DIDO communication begins with the access points exchanging brief test signals with DIDO user devices, such as laptops with DIDO radios in them. DIDO analyzes these test signals as they move through the wireless links. The DIDO data center determines precisely what will happen when it transmits data signals from each access points to each users, and how the signals will add up together when received at the user devices.

The DIDO data center then uses this analysis to create precise waveforms for all of the access points that, when transmitted at once, will add up together at each user device to create a clear signal, or a clean independent wave form carrying the data requested by that user.

While it’s currently only working in limited tests, the paper says DIDO was designed to become a mass market product over the course of a decade. As a result, the system was designed to be built practically and inexpensively, scaled to any size. Much of the work has focused on making sure the DIDO data centers can be scaled up linearly, not exponentially, or without huge costs as users are added.

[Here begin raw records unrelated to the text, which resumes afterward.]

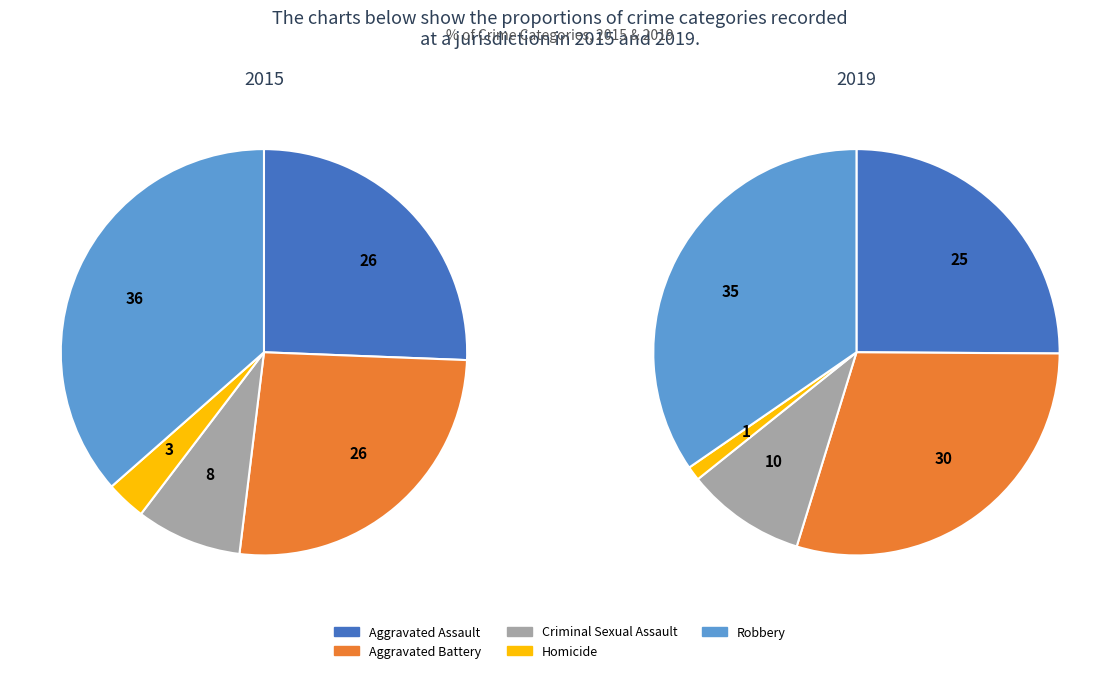

True or false: Aggravated Battery accounts for 43% of the total.

False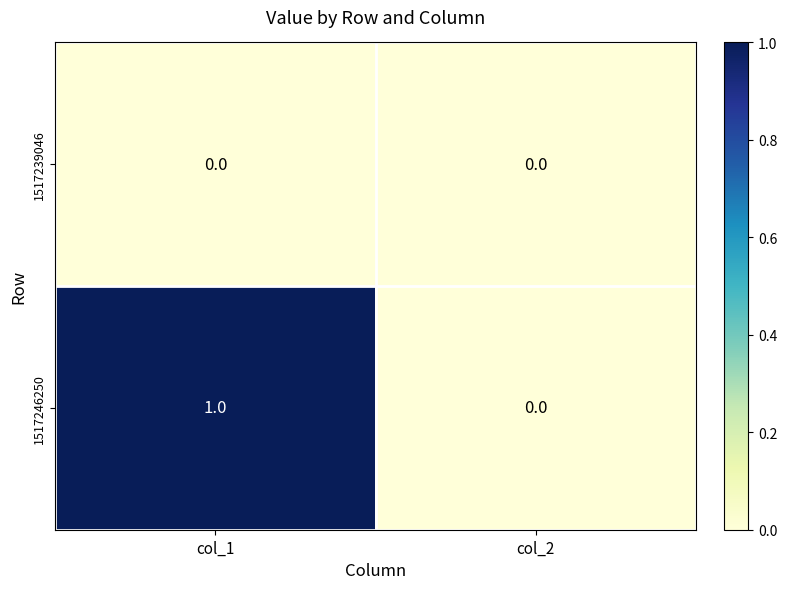

What is the greatest value displayed?

1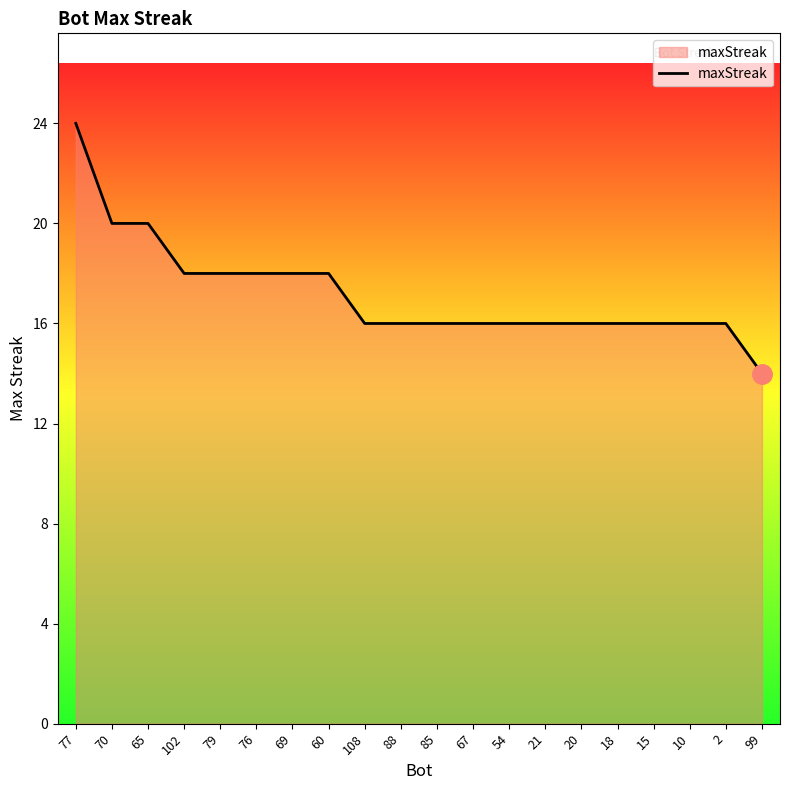

Reading right to left, list all the values displayed in this chart.

99=14	2=16	10=16	15=16	18=16	20=16	21=16	54=16	67=16	85=16	88=16	108=16	60=18	69=18	76=18	79=18	102=18	65=20	70=20	77=24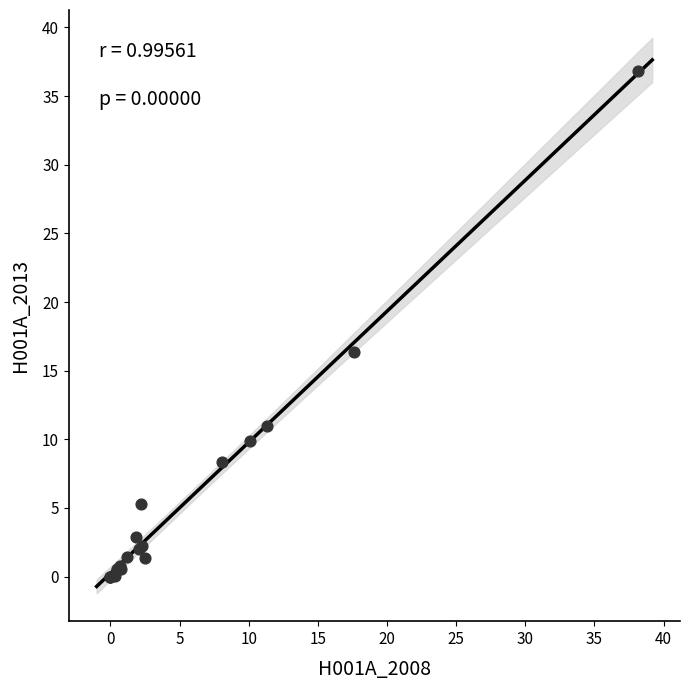

What Y value in the scatter plot is closest to 18?

16.4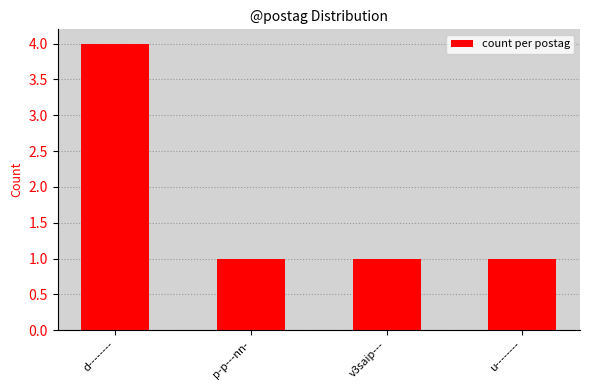

What is the value of the 2nd bar from the left?

1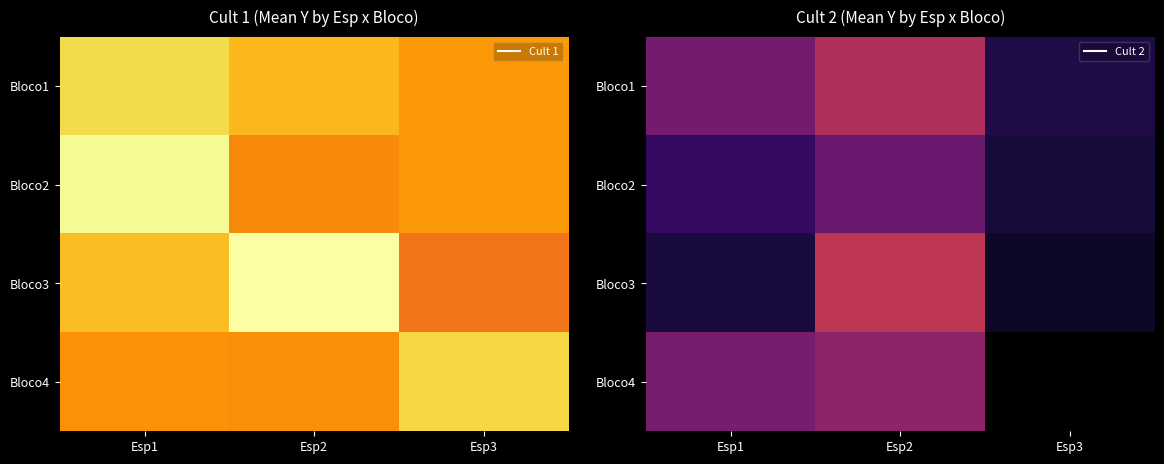

Rank the categories by Bloco1 value from lowest to highest.

Esp3, Esp1, Esp2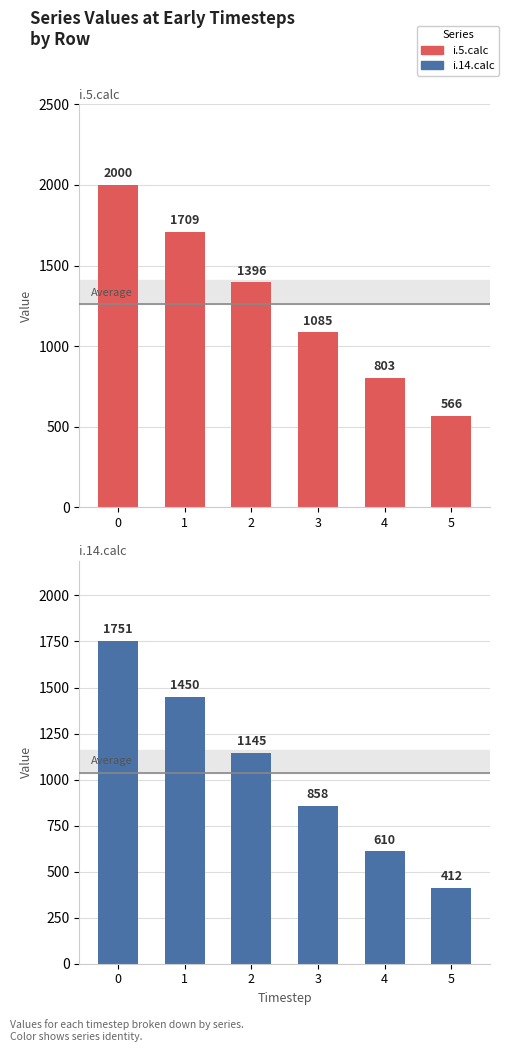

Which series has the widest spread of values?

i.5.calc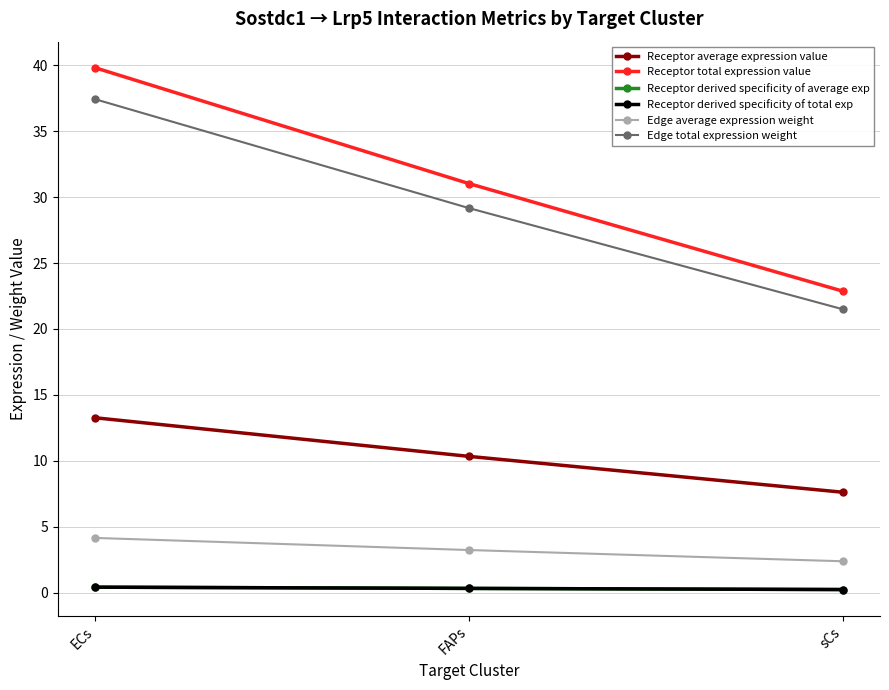

What is the lowest value of the Edge average expression weight series?

2.4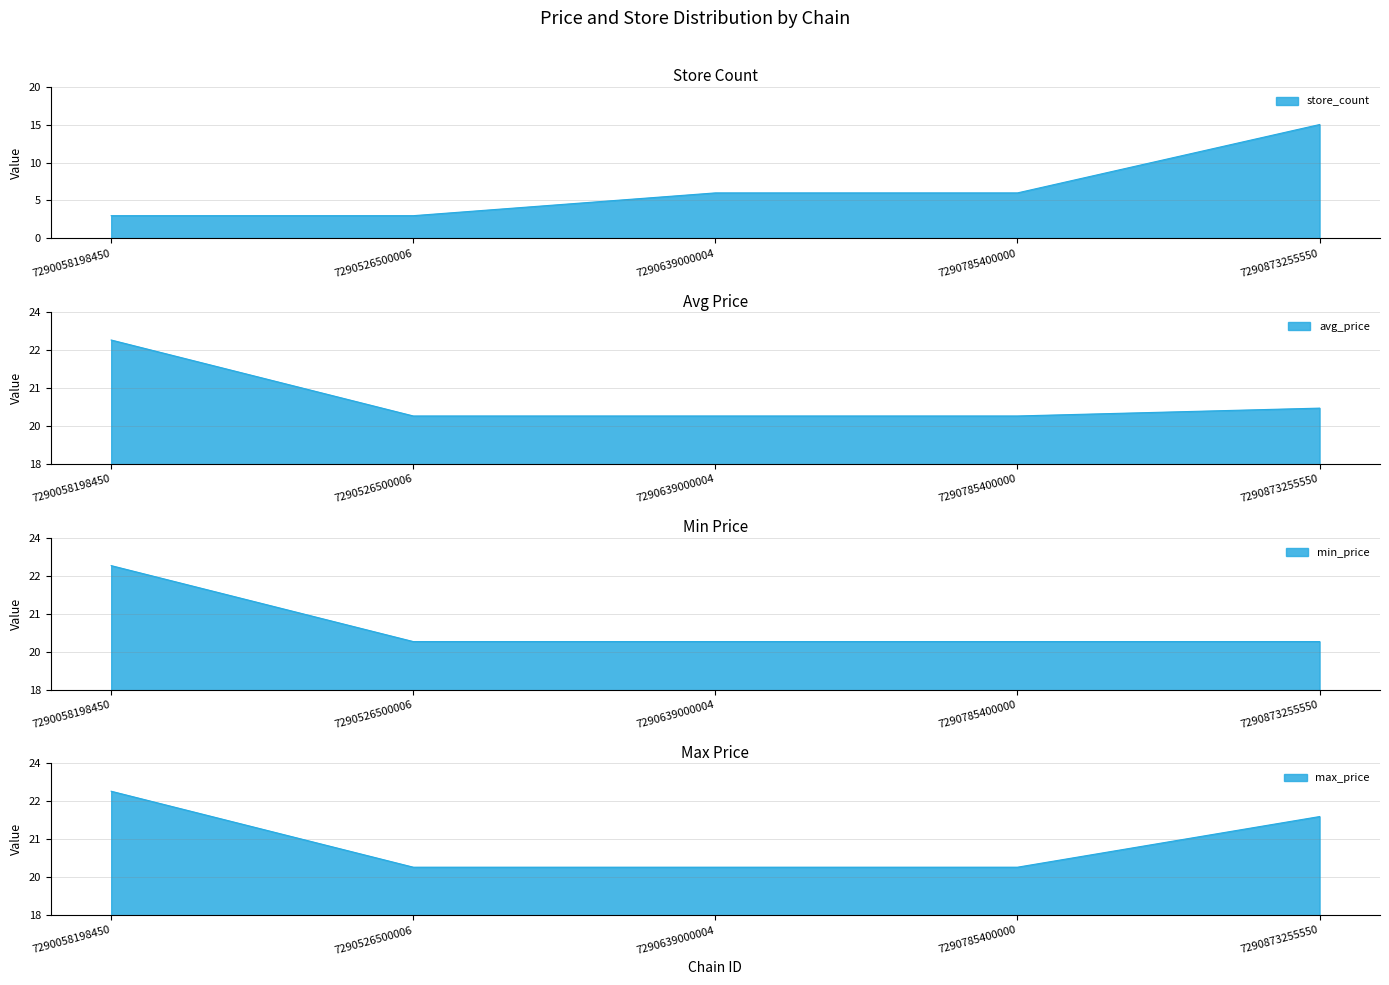

What is the average value of the min_price series?

20.5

The reason users don’t have to share the same spectrum at once is that Shannon’s Law is not about spectrum data rate limits, but channel data rate limits. But spectrum and channels are not the same thing. In conventional Wi-Fi, users do share the same spectrum and the same channel. MIMO allows more channels to be created. DIDO creates an independent channel for each user. The reason why these channels are independent is that the signals are crafted in a unique way.

The DIDO access points are distributed in a way that achieves “diversity,” which in turn makes the signals distinct from each other in the path they take to an antenna. The DIDO data center distinguishes each access point signal from those of the many access points that reach a given user. So the data center can figure out precisely what waveforms it needs to generate for a clean waveform to arrive at each user. Each clean waveform is an independent channel. As more users share a space, more independent channels are created.

DIDO operates at frequencies ranging from 1 megahertz to 1 gigahertz, and it works fine at all frequencies, the paper says. Higher frequencies are likely as well. DIDO systems are more reliable because the antennae are scattered about; if some antennae are obstructed, it is likely other antennae will reach the user.

DIDO access points can transmit far longer distances than Wi-Fi access points or cell towers because they can transmit at a higher power, if needed, without the concerns of interference. So indoor DIDO access points can safely transmit a mile or more, and outdoor access points can transmit much farther. One rural configuration can transmit 250 miles in radius. That’s because the signal at the 3 megahertz to 7 megahertz range can bounce off the ionosphere in the sky (as pictured) and overcome limits of the curvature of the earth.

Rearden has built a test system with several access points in Pflugerville, Lake Austin, and Austin — all cities in Texas.

DIDO has very low latency of less than 1 millisecond, compared to a few milliseconds for Wi-Fi and 150 milliseconds for 3G wireless.

As such, it is ideally suited for Perlman’s other business, the cloud gaming service known as OnLive, which delivers high-end games to low-end computers via the cloud. The advantage is that OnLive and DIDO can share the same data centers. The systems will be able to deliver outstanding quality video and imagery to users, even if those users don’t have expensive computers. The quality level is as high as one of Perlman’s other companies, Mova, which can create lifelike human faces for special effects.

“The unveiling of DIDO is the latest piece in the puzzle,” the paper says. “There are more coming….We believe DIDO wireless will completely transform the world.”